„Es muss das Bewusstsein geschaffen werden, wie wichtig das Thema AKS ist“

Stichwort Schule. Die Produktmeldungen zeigen, dass Schüler und Studenten eine neue Zielgruppe sind. Mich würde interessieren, wie attraktiv diese Zielgruppe ist? 

Gervens: Das stimmt, die Produkte richten sich auch immer mehr auf die Zielgruppe der Schüler und Studenten aus. Wir haben erst letztes Jahr in einem Update unserer BU unsere Schüler-, Studentendefinition verbessert. Es gibt immer mehr Bausteine oder Möglichkeiten in den Produkten, die dafür sorgen, dass das Produkt ein Arbeitsleben lang zu dem Kunden passt. Man muss aber aus Sicht des Produktmanagements sagen, dass Schüler und Studenten vom Risiko her schwerer zu beurteilen sind als ein dreißigjähriger Festangestellter. Bei dem kennen wir den Beruf. Bei Schülern weiß man nicht: Geht es ins Handwerk oder ins Studium oder macht er oder sie etwas ganz anderes? Das ist vom Risiko her schon eine andere Einschätzung. Aber mit vielen Flexibilitäten wie Berufswechselprüfung oder Nachversicherungsmöglichkeiten ist eine frühe Absicherung für diese Zielgruppe sinnvoll.
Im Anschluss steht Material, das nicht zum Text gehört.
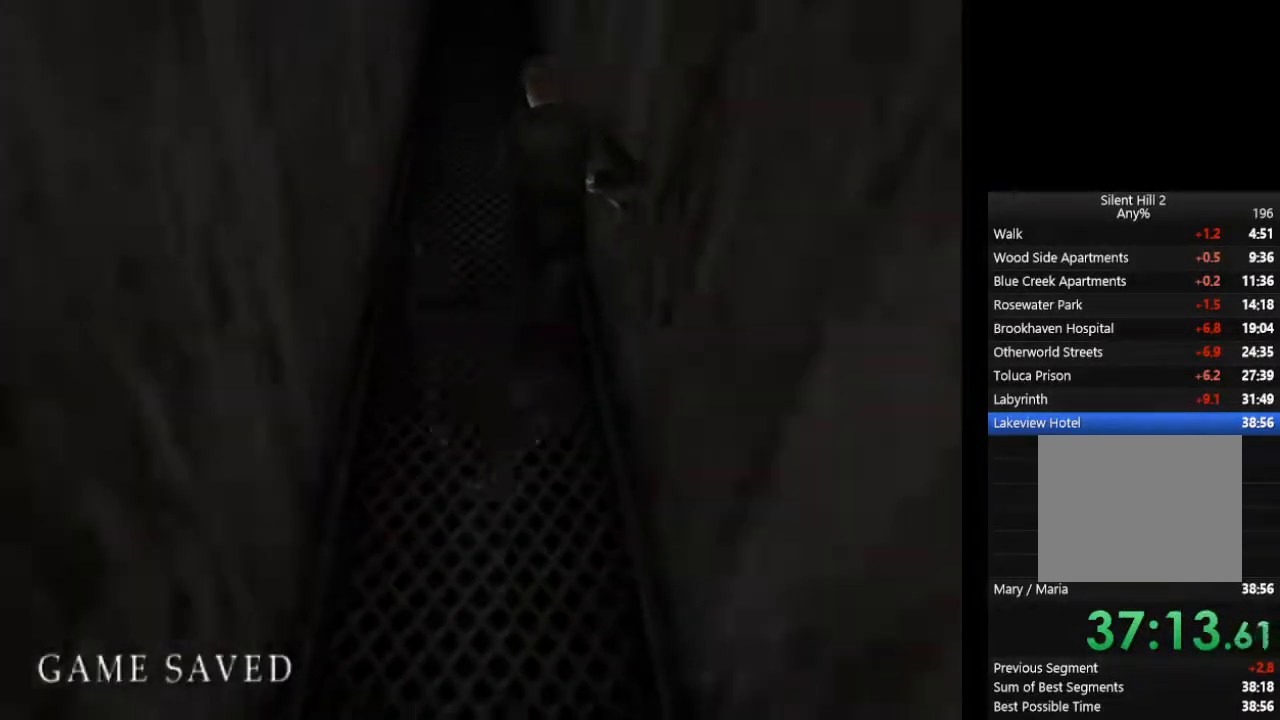
{"buttons": ["CIRCLE", "L1"], "left_stick": "up", "right_stick": "center", "events": [[100, "L1", "up"], [167, "L1", "down"], [267, "L1", "up"], [333, "L1", "down"], [433, "L1", "up"], [500, "L1", "down"]]}
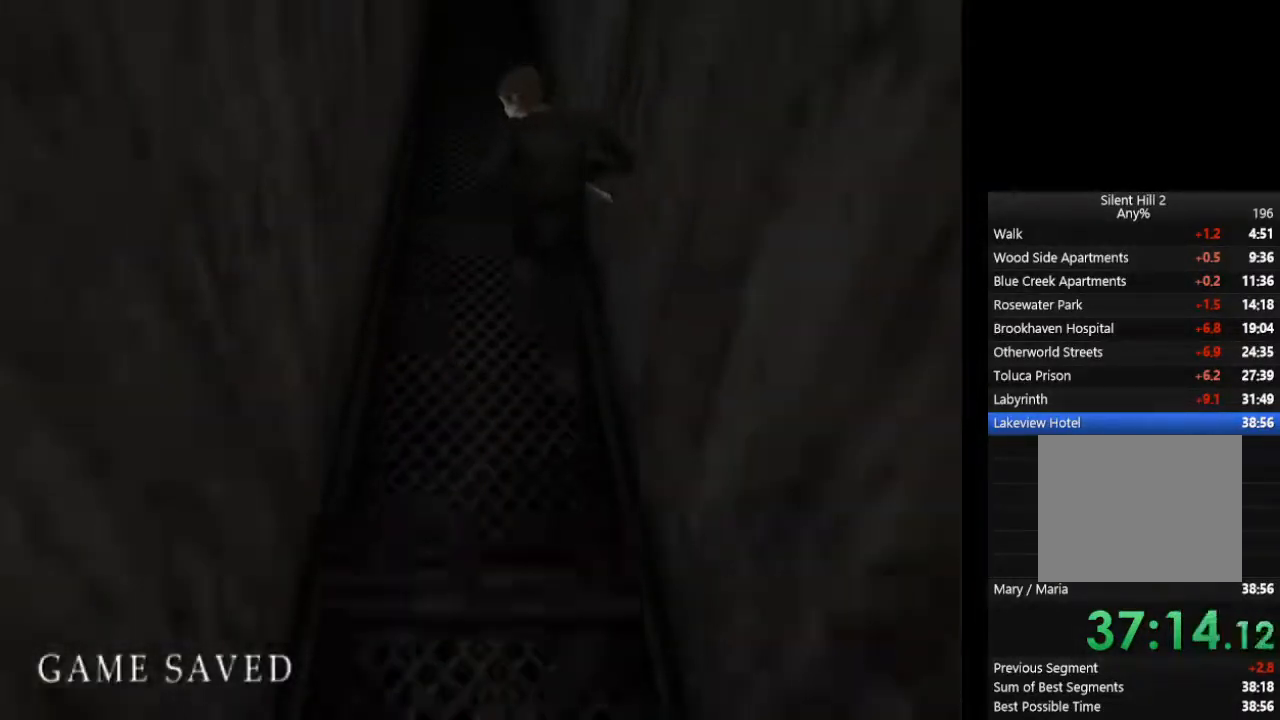
{"buttons": ["CIRCLE", "L1"], "left_stick": "up", "right_stick": "center", "events": [[100, "L1", "up"], [167, "L1", "down"], [267, "L1", "up"], [333, "L1", "down"], [433, "L1", "up"], [500, "L1", "down"]]}
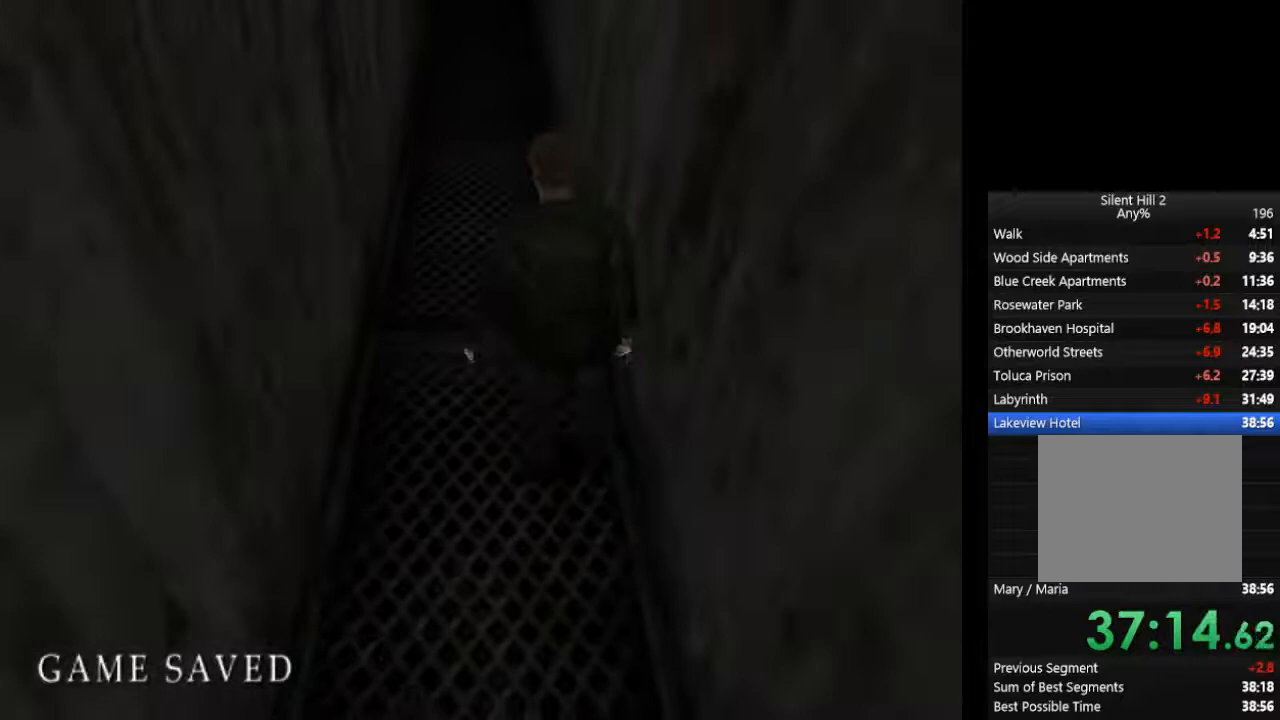
{"buttons": ["CIRCLE"], "left_stick": "up", "right_stick": "center", "events": [[100, "L1", "up"], [200, "L1", "down"], [267, "L1", "up"]]}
Zudem sind die Kunden meist noch gesund. Wir merken auch, dass das Thema bei der Zielgruppe angenommen wird und die Zielgruppe am Markt für Berater und Produktanbieter immer wichtiger wird. 
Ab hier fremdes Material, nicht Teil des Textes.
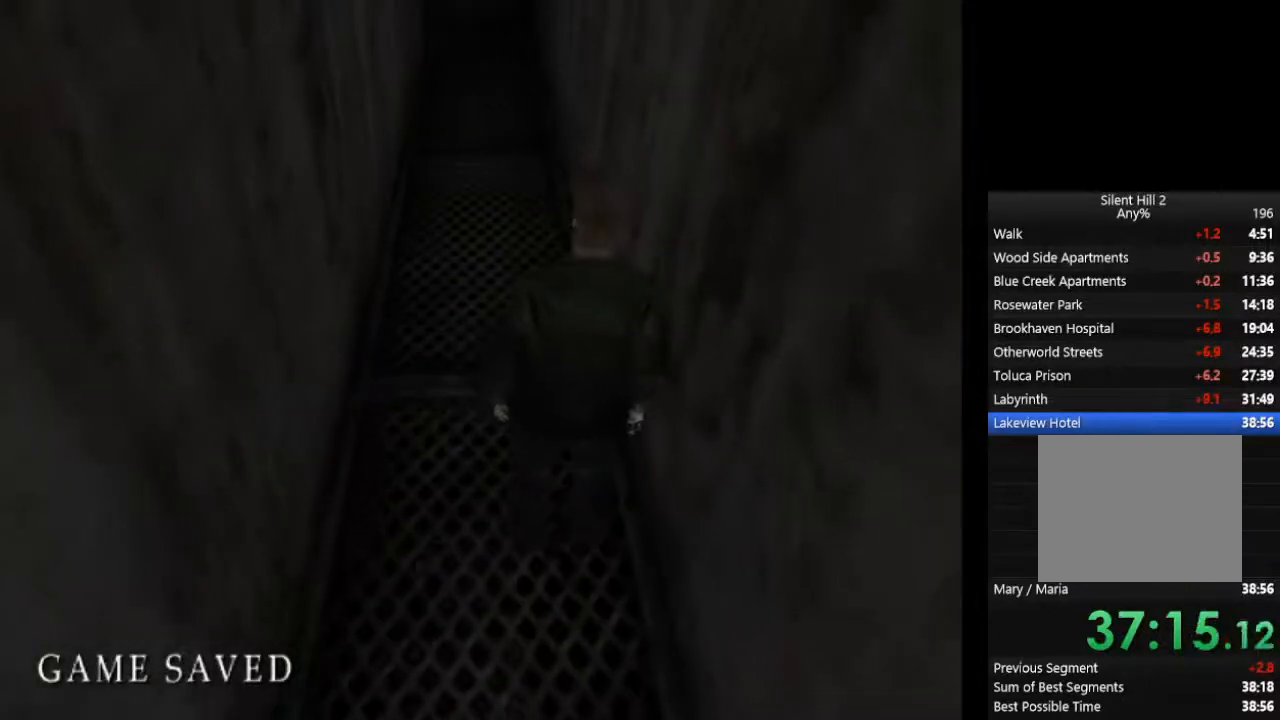
{"buttons": ["CIRCLE"], "left_stick": "up-left", "right_stick": "center", "events": [[500, "left_stick", "up-left"]]}
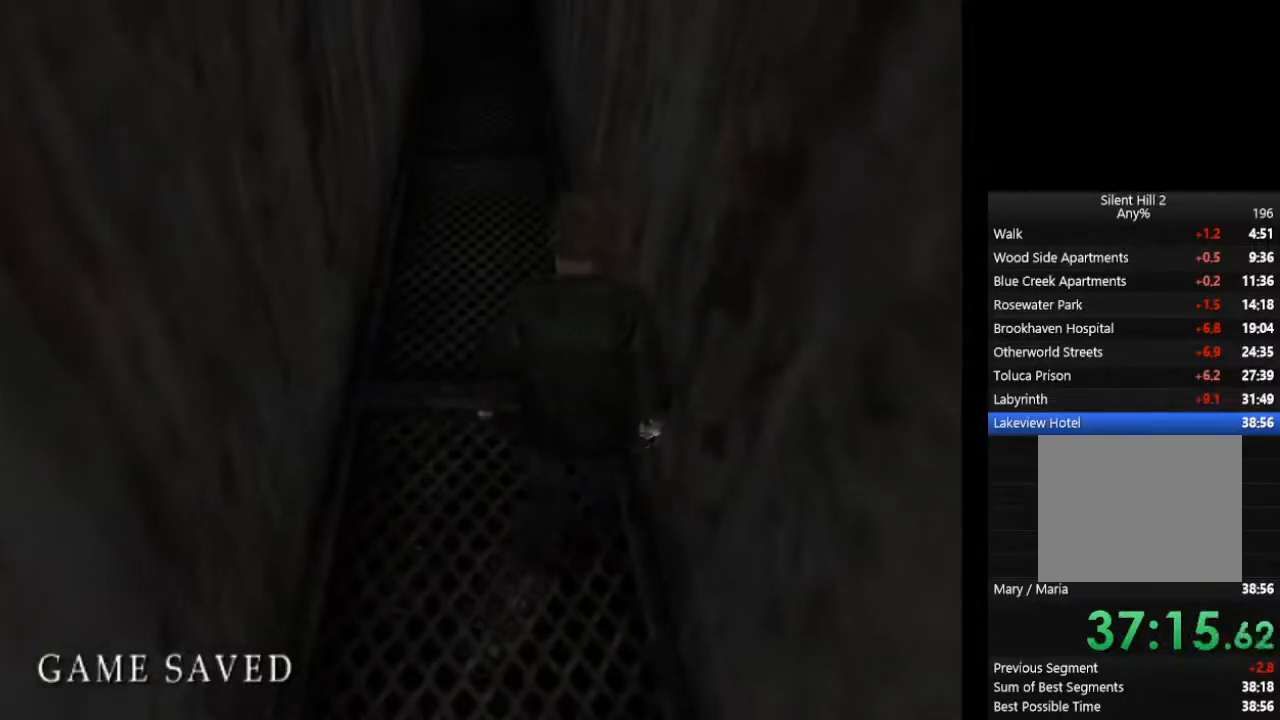
{"buttons": ["CIRCLE", "L1"], "left_stick": "up-left", "right_stick": "center", "events": [[433, "L1", "down"]]}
von Rotberg: Grundsätzlich ist die große Herausforderung bei Studierenden die Bedarfsdeckung. Es wacht keiner morgens auf und sagt: „Ich brauche eine Arbeitskraftabsicherung.“ Es geht darum, sich mit dem Thema auseinanderzusetzen. Und damit sind wir wieder am Anfang. Die Herausforderung für den Berater ist, dieses Bewusstsein zu schaffen: Was kann passieren? Ich glaube, Corona hat dieses Bewusstsein bei ganz vielen geschaffen, weil man diese Sensibilität hatte und sich dann doch eben die Frage gestellt hat: Was wäre, wenn? Auch in der Familie: Was wäre, wenn der Papa ausfällt? Was wäre, wenn ich nicht mehr studieren gehen könnte für die nächsten sechs oder gar zwölf Monate, weil ich psychisch belastet bin aufgrund vieler Themen? Die Welt hat sich in den letzten drei Jahren verändert. Und je früher man an die Kundinnen und Kunden herankommt, desto besser ist es. Stichwort Social Media. 

Herr Lehmann, wie steht es denn mit der Absicherungssensibilität bei der Zielgruppe aus? 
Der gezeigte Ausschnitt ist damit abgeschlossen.